| Text passage |
Is now the time to take a look at Hurricane Energy?
Monday saw Hurricane Energy deliver a broadly positive operational update for its Lancaster and Greater Warwick Area assets. Although data gathering delays could create some short-term volatility for the company, we believe that the market’s lack of reaction could present a buying opportunity for longer-term shareholders.
To recap, Hurricane focuses on the discovery, appraisal, and development of hydrocarbon resources from naturally fractured basement reservoirs. The business’s strategy is to produce from fractured basement reservoirs for the first time in the UK’s Continental Shelf in the North Sea, west of Shetland, where it has a portfolio of contiguous licences. The area is a proven petroleum basin with numerous large producing oil fields including Clair, Foinaven, and Schiehallion.
This year has seen Hurricane take huge steps forward in its delivery of the Lancaster Early Production Scheme (EPS) for its Greater Lancaster Area (GLA), comprising the Lancaster and Halifax fields. The scheme involves a two well tie-back to the Aoka Mizu floating production storage and offloading (FPSO) unit and targets 17,000bopd production. At an operating cost of $22/bbl, this is expected to generate more than $200m of operating cash flow p.a. based on $60/bbl brent.

| Material provided |
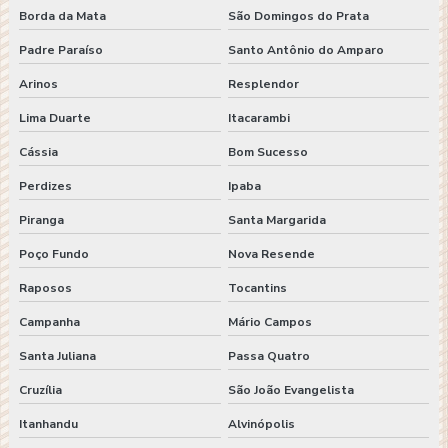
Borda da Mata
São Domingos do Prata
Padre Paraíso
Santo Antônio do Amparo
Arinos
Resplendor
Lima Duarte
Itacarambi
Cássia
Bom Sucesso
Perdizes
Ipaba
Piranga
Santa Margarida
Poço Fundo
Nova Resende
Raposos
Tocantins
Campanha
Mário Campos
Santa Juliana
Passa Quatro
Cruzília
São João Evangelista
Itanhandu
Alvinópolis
--
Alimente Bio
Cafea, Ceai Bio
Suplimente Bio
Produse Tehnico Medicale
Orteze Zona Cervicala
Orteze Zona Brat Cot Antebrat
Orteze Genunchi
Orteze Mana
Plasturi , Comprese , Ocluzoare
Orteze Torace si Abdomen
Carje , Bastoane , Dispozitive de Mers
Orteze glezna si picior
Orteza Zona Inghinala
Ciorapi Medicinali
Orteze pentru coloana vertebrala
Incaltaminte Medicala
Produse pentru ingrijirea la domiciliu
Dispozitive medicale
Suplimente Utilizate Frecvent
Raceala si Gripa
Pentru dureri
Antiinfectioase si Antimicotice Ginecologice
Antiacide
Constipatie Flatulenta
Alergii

| To do |
1. Write out the part of the Hurricane Energy article starting at "Monday saw Hurricane" and ending at "for longer-term shareholders.".
2. In the Hurricane Energy article, which two fields make up the Greater Lancaster Area?
3. Proceed with the Hurricane Energy article from where it stops.

| Solved tasks |
1.
Monday saw Hurricane Energy deliver a broadly positive operational update for its Lancaster and Greater Warwick Area assets. Although data gathering delays could create some short-term volatility for the company, we believe that the market’s lack of reaction could present a buying opportunity for longer-term shareholders.

2. The Lancaster and Halifax fields.

3.
FPSO design plan for production
Critically, it is also designed to provide long-term production data to enhance Hurricane’s understanding of reservoir characteristics, informing ways to plan for full-field development on the GLA licences. Indeed, the firm believes that there is a chance that Lancaster and Halifax may contain a single ‘supergiant’ field and has said that the GLA has the potential to boast 2P reserves of more than 100MMboe in H1 2020.
In a milestone development, Hurricane announced earlier this year that hydrocarbons had been introduced into the Aoka Mizu FPSO’s process system. In May, the business went on to announce that Lancaster had become the UK’s first producing fractured basement field after the FPSO’s start-up phase completed with a 72-hour production test. The combined flow from both wells during this test period reached and maintained the planned production rate of 20,000bopd. Following this, in June, Hurricane announced that it had generated its first revenues after selling its first cargo from Lancaster to BP Oil International.
This year has also seen Hurricane take steps forward across its Greater Warwick Area (GWA) asset, which comprises two 100pc-owned fields called Lancaster and Halifax. Last year, Spirit Energy farmed-in to 50pc of the Lincoln and Warwick assets that make up the GWA, committing to a five-phase work programme targeting sanction of full field development in 2021.
The two companies are currently completing a three-well drilling programme across Lincoln and Warwick, which is due to complete this year. The first of these, Warwick Deep, spudded in April but did not flow at commercial rates, instead producing a mixture of drilling brine, water, oil, and gas. The news led Hurricane’s share to decline by a fifth to 42.7p, a figure from which it is yet to recover. The second well in the programme, called Lincoln Crestal, spudded in July.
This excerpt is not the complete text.